- [Excerpted passage]
While both companies delivered proprietary software, Richard Stallman believed that LMI, unlike Symbolics, had tried to avoid hurting the lab. Stallman had proclaimed that "the prospect of charging money for software was a crime against humanity." He clarified, years later, that it is blocking the user's freedom that he believes is a "crime", not the act of charging for a copy of the software.
Symbolics had recruited most of the remaining MIT hackers including notable hacker Bill Gosper, who then left the AI Lab. Symbolics forced Greenblatt to also resign at the AI lab, by citing MIT policies. So for two years at the MIT AI Lab, from 1982 to the end of 1983, Stallman attempted to duplicate the efforts of the Symbolics programmers, in order to prevent them from gaining a monopoly on the lab's computers.
== Struggle and decline ==
Lisp Machines, Inc. sold its first LISP machines, designed at MIT, as the LMI-CADR. After a series of internal battles, Symbolics began selling the CADR from the MIT Lab as the LM-2. Symbolics had been hindered by Noftsker's promise to give Greenblatt a year's head start, and by severe delays in procuring venture capital. Symbolics still had the major advantage that while none of the AI Lab hackers had gone to work for Greenblatt, a solid 14 had signed onto Symbolics. There were two AI Lab people who choose not to be employed by either: Richard Stallman and Marvin Minsky.

- [Required work]
a – In the Lisp machine excerpt, which two AI Lab people chose to work for neither company?
b – Reproduce the stretch of the Lisp machine excerpt from "While both companies" through "of the software.".
c – List every person named in the Lisp machine excerpt.
Nothing in the data is needed here.

- [Recorded information]
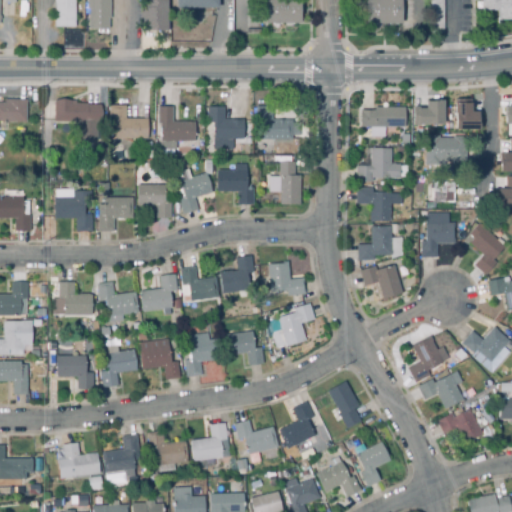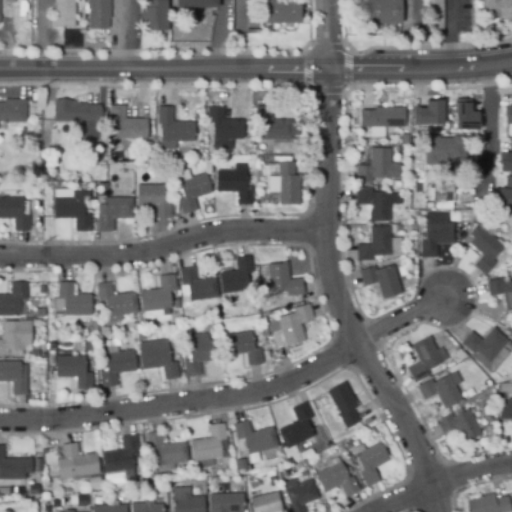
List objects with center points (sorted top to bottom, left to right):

- [List of answers]
a – Richard Stallman and Marvin Minsky.

b –
While both companies delivered proprietary software, Richard Stallman believed that LMI, unlike Symbolics, had tried to avoid hurting the lab. Stallman had proclaimed that "the prospect of charging money for software was a crime against humanity." He clarified, years later, that it is blocking the user's freedom that he believes is a "crime", not the act of charging for a copy of the software.

c – Richard Stallman, Bill Gosper, Greenblatt, Noftsker, Marvin Minsky